Communities viable for ecotourism efforts should be stable enough to support a new
venture, include habitat tourists would be willing to visit, have community members
who are interested in protected that habitat and in participating in an ecotourism
venture, and can make enough money off of said venture. Veteran ecotourism
communities from around the world could work together to provide useful documents
and templates for startup communities. It would be especially beneficial if communities
could access start-up funds to start their own ecotourism effort. Research has shown
that shark ecotourism can be extremely beneficial to both shark populations and the
communities that instill it.
IV. Goals
In this paper I have outlined a three-pronged approach for shark conservation
related to shark finning. I believe that if scientific, political, and consumer-based
approaches are taken simultaneously then conservation plan would be most effective. A
long-term goal for any conservation plan is the protection of a species or taxon against
extinction, as well as protection of its habitat and prevention of ecosystem collapse that
would accompany the loss of those creatures. This is the same for this plan. Long-term
60
goals would be the stabilization of shark populations currently teetering on the edge of
extinction, and protection of the habitats they occupy, as well as a reduced, if not
completely eradicated, shark finning industry.

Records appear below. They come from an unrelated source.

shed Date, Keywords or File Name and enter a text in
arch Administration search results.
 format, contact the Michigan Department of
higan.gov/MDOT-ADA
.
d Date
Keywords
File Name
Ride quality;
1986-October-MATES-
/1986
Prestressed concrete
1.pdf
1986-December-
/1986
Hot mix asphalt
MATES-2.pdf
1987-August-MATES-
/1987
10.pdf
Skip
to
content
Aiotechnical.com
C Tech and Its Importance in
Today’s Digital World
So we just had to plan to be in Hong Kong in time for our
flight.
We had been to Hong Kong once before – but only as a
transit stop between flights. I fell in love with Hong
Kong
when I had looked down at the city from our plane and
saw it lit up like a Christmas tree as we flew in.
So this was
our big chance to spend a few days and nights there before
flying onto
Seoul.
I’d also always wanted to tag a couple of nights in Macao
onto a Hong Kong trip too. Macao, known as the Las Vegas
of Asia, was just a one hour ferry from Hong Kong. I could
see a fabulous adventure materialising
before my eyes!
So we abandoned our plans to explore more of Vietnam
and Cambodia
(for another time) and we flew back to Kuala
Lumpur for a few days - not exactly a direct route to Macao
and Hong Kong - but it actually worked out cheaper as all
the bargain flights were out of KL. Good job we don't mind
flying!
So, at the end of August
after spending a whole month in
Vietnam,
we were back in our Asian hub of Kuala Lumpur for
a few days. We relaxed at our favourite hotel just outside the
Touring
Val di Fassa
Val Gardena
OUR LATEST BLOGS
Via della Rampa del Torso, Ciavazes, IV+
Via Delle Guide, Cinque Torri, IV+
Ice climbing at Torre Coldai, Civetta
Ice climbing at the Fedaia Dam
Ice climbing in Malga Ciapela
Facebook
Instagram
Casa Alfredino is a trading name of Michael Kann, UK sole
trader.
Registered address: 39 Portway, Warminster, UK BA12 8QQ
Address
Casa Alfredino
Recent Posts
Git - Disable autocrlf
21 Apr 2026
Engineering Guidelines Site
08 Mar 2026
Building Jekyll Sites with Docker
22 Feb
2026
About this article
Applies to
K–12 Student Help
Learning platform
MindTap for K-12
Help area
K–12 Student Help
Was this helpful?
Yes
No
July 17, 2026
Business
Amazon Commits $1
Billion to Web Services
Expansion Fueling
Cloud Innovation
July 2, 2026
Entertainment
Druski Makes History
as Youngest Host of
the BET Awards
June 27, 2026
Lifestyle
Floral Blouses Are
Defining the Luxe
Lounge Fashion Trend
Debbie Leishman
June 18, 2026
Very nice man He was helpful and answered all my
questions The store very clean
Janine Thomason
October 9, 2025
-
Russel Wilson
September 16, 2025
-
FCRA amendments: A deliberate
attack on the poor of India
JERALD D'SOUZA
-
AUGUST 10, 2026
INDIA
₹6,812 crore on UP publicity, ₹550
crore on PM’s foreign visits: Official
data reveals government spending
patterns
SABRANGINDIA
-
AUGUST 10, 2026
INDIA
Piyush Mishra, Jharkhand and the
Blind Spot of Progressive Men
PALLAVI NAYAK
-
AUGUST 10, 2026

Short-term goals must be identified as well to determine if a conservation plan is
working. For this three-pronged approach, the short-term goals would include an
increase and re-focusing in shark research and monitoring, seeing an increase in
national and international protection of shark species and important shark habitats
(including the creation of MPAs), an effective system for labeling and identifying
companies that participate in the shark fin trade, a better and more scientifically
accurate portrayal of sharks in the media, an increase in shark ecotourism ventures, and
an increase in general knowledge and understanding of sharks and their conservation
needs.
V. Conclusion
Despite increasing anti-finning legislation and media coverage, shark populations
are declining around the world. Sharks are a relevant topic not only to scientists
studying their decline but also the general public who has shown considerable interest
in the taxa as well. Now is the time to create better management techniques before too
many shark species are lost altogether By examining past conservation efforts such as
large mammal poaching, whaling, sea turtle egg consumption, and the dolphin-safe tuna
campaign, one can identify the conservation strategies that have worked and those that
have failed.
61
The best way to create an effective shark conservation plan would be a three-
pronged approach. The first part of the three-prong approach is a scientific one. Nations
and NGOs work to increase shark research on a broad variety of topics and species and
to apply that data to better techniques for sharks that include life-history appropriate
management. The second prong would be political; encouraging stricter legislation both
nationally and internationally, coupled with the creation of protected areas. Lastly,
would be a consumer-based approach, educating the public on shark conservation,
boycotting shark fin soup and other products, and encouraging shark-based ecotourism.
Sharks are mobile species, which do not belong to any one country and,
therefore, their conservation efforts must be international. Only through a combination
of different approaches can we create conservation plans that will be effective in
protecting shark populations against the damage of shark finning.